• [The problem]
Collect every line from the entries below that contains the word "informacje".

• [Supplied entries]
☆ ☆ ☆
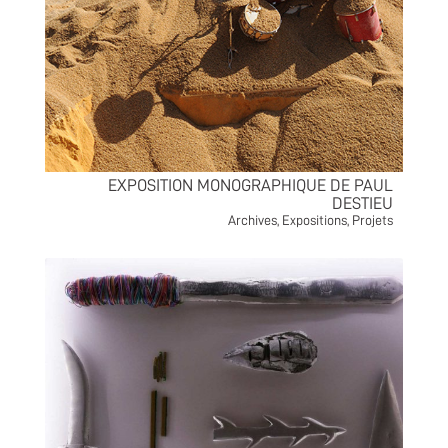
EXPOSITION MONOGRAPHIQUE DE PAUL
DESTIEU
Archives
,
Expositions
,
Projets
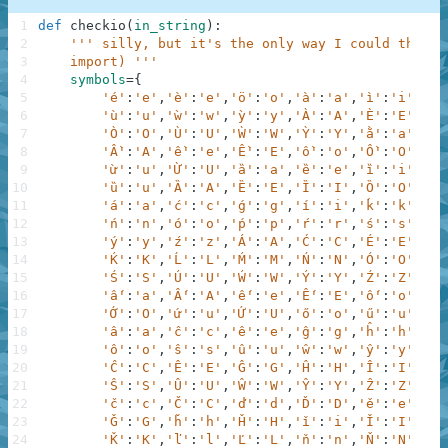
1
def
checkio
(
in_string
)
:
2
''' silly, but it's the only way I could think 
3
    import) '''
4
symbols
=
{
5
'é'
:
'e'
,
'è'
:
'e'
,
'ö'
:
'o'
,
'à'
:
'a'
,
'ì'
:
'i'
,
'ǹ'
6
'ù'
:
'u'
,
'ẁ'
:
'w'
,
'ỳ'
:
'y'
,
'À'
:
'A'
,
'È'
:
'E'
,
'Ì'
7
'Ò'
:
'O'
,
'Ù'
:
'U'
,
'Ẁ'
:
'W'
,
'Ỳ'
:
'Y'
,
'ằ'
:
'a'
,
'Ằ'
8
'Ầ'
:
'A'
,
'ề'
:
'e'
,
'Ề'
:
'E'
,
'ồ'
:
'o'
,
'Ồ'
:
'O'
,
'ờ'
9
'ừ'
:
'u'
,
'Ừ'
:
'U'
,
'ȁ'
:
'a'
,
'ȅ'
:
'e'
,
'ȉ'
:
'i'
,
'ȍ'
10
'ȕ'
:
'u'
,
'Ȁ'
:
'A'
,
'Ȅ'
:
'E'
,
'Ȉ'
:
'I'
,
'Ȍ'
:
'O'
,
'Ȑ'
11
'á'
:
'a'
,
'ć'
:
'c'
,
'ǵ'
:
'g'
,
'í'
:
'i'
,
'ḱ'
:
'k'
,
'ĺ'
12
'ń'
:
'n'
,
'ó'
:
'o'
,
'ṕ'
:
'p'
,
'ŕ'
:
'r'
,
'ś'
:
's'
,
'ú'
13
'ý'
:
'y'
,
'ź'
:
'z'
,
'Á'
:
'A'
,
'Ć'
:
'C'
,
'É'
:
'E'
,
'Ǵ'
14
'Ḱ'
:
'K'
,
'Ĺ'
:
'L'
,
'Ḿ'
:
'M'
,
'Ń'
:
'N'
,
'Ó'
:
'O'
,
'Ṕ'
15
'Ś'
:
'S'
,
'Ú'
:
'U'
,
'Ẃ'
:
'W'
,
'Ý'
:
'Y'
,
'Ź'
:
'Z'
,
'ắ'
16
'ấ'
:
'a'
,
'Ấ'
:
'A'
,
'ế'
:
'e'
,
'Ế'
:
'E'
,
'ố'
:
'o'
,
'Ố'
17
'Ớ'
:
'O'
,
'ứ'
:
'u'
,
'Ứ'
:
'U'
,
'ő'
:
'o'
,
'ű'
:
'u'
,
'Ő'
18
'â'
:
'a'
,
'ĉ'
:
'c'
,
'ê'
:
'e'
,
'ĝ'
:
'g'
,
'ĥ'
:
'h'
,
'î'
19
'ô'
:
'o'
,
'ŝ'
:
's'
,
'û'
:
'u'
,
'ŵ'
:
'w'
,
'ŷ'
:
'y'
,
'ẑ'
20
'Ĉ'
:
'C'
,
'Ê'
:
'E'
,
'Ĝ'
:
'G'
,
'Ĥ'
:
'H'
,
'Î'
:
'I'
,
'Ĵ'
21
'Ŝ'
:
'S'
,
'Û'
:
'U'
,
'Ŵ'
:
'W'
,
'Ŷ'
:
'Y'
,
'Ẑ'
:
'Z'
,
'ǎ'
22
'č'
:
'c'
,
'Č'
:
'C'
,
'ď'
:
'd'
,
'Ď'
:
'D'
,
'ě'
:
'e'
,
'Ě'
23
'Ǧ'
:
'G'
,
'ȟ'
:
'h'
,
'Ȟ'
:
'H'
,
'ǐ'
:
'i'
,
'Ǐ'
:
'I'
,
'ǰ'
24
'Ǩ'
:
'K'
,
'ľ'
:
'l'
,
'Ľ'
:
'L'
,
'ň'
:
'n'
,
'Ň'
:
'N'
,
'ǒ'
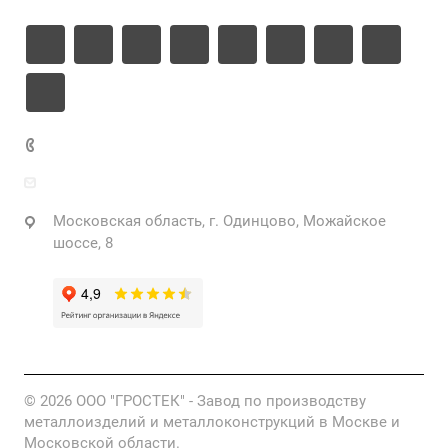
+7 925 471-72-74
info@grostek.ru
Московская область, г. Одинцово, Можайское
шоссе, 8
© 2026 ООО "ГРОСТЕК" - Завод по производству
металлоизделий и металлоконструкций в Москве и
Московской области.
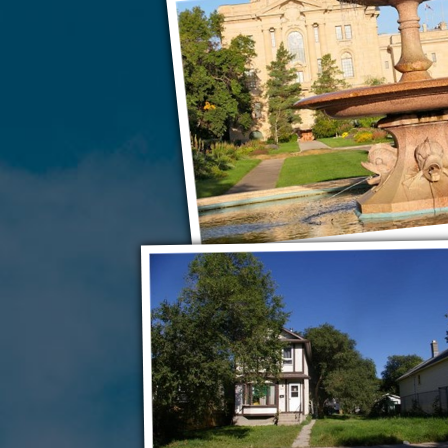
Реджайна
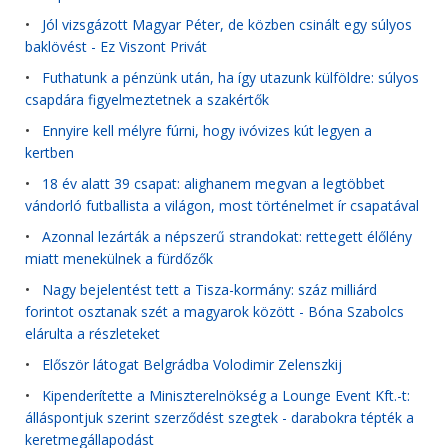
•
Jól vizsgázott Magyar Péter, de közben csinált egy súlyos
baklövést - Ez Viszont Privát
•
Futhatunk a pénzünk után, ha így utazunk külföldre: súlyos
csapdára figyelmeztetnek a szakértők
•
Ennyire kell mélyre fúrni, hogy ivóvizes kút legyen a
kertben
•
18 év alatt 39 csapat: alighanem megvan a legtöbbet
vándorló futballista a világon, most történelmet ír csapatával
•
Azonnal lezárták a népszerű strandokat: rettegett élőlény
miatt menekülnek a fürdőzők
•
Nagy bejelentést tett a Tisza-kormány: száz milliárd
forintot osztanak szét a magyarok között - Bóna Szabolcs
elárulta a részleteket
•
Először látogat Belgrádba Volodimir Zelenszkij
•
Kipenderítette a Miniszterelnökség a Lounge Event Kft.-t:
álláspontjuk szerint szerződést szegtek - darabokra tépték a
keretmegállapodást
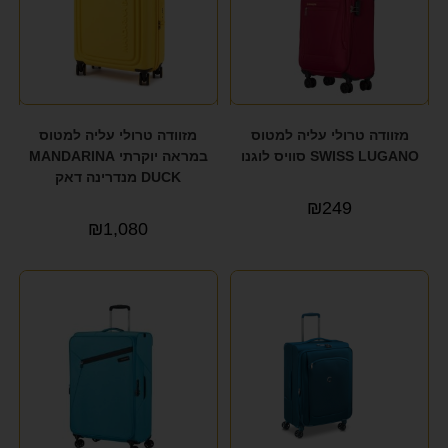
מזוודה טרולי עליה למטוס
מזוודה טרולי עליה למטוס
SWISS LUGANO סוויס לוגנו
במראה יוקרתי MANDARINA
DUCK מנדרינה דאק
₪
249
₪
1,080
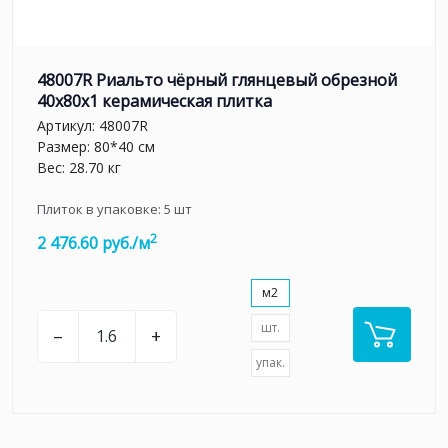
48007R Риальто чёрный глянцевый обрезной
40x80x1 керамическая плитка
Артикул:
48007R
Размер: 80*40 см
Вес: 28.70 кг
Плиток в упаковке:
5
шт
2
2 476.60 руб./м
м2
шт.
–
+
упак.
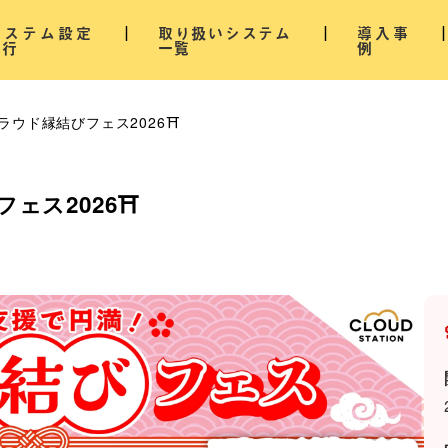
システム設定
取り扱いシステム
導入事
代行
一覧
例
ラウド縁結びフェス2026⛩️
ェス2026⛩️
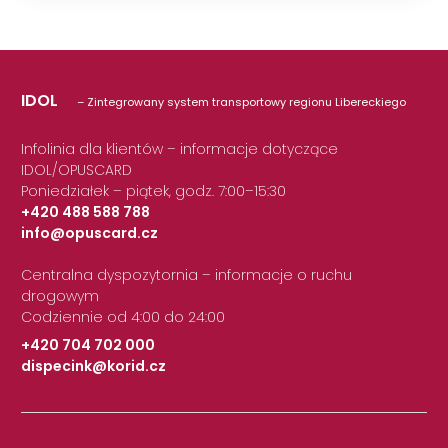
IDOL
– Zintegrowany system transportowy regionu Libereckiego
Infolinia dla klientów – informacje dotyczące
IDOL/OPUSCARD
Poniedziałek – piątek, godz. 7:00–15:30
+420 488 588 788
info@opuscard.cz
|
Centralna dyspozytornia – informacje o ruchu
drogowym
Codziennie od 4:00 do 24:00
+420 704 702 000
dispecink@korid.cz
|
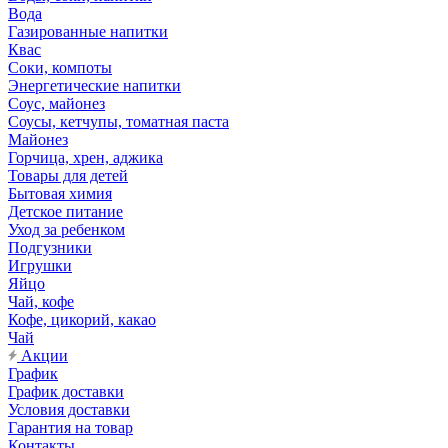
Вода
Газированные напитки
Квас
Соки, компоты
Энергетические напитки
Соус, майонез
Соусы, кетчупы, томатная паста
Майонез
Горчица, хрен, аджика
Товары для детей
Бытовая химия
Детское питание
Уход за ребенком
Подгузники
Игрушки
Яйцо
Чай, кофе
Кофе, цикорий, какао
Чай
Акции
График
График доставки
Условия доставки
Гарантия на товар
Контакты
☆ ☆ ☆
• [Answer]
Infolinia dla klientów – informacje dotyczące
Centralna dyspozytornia – informacje o ruchu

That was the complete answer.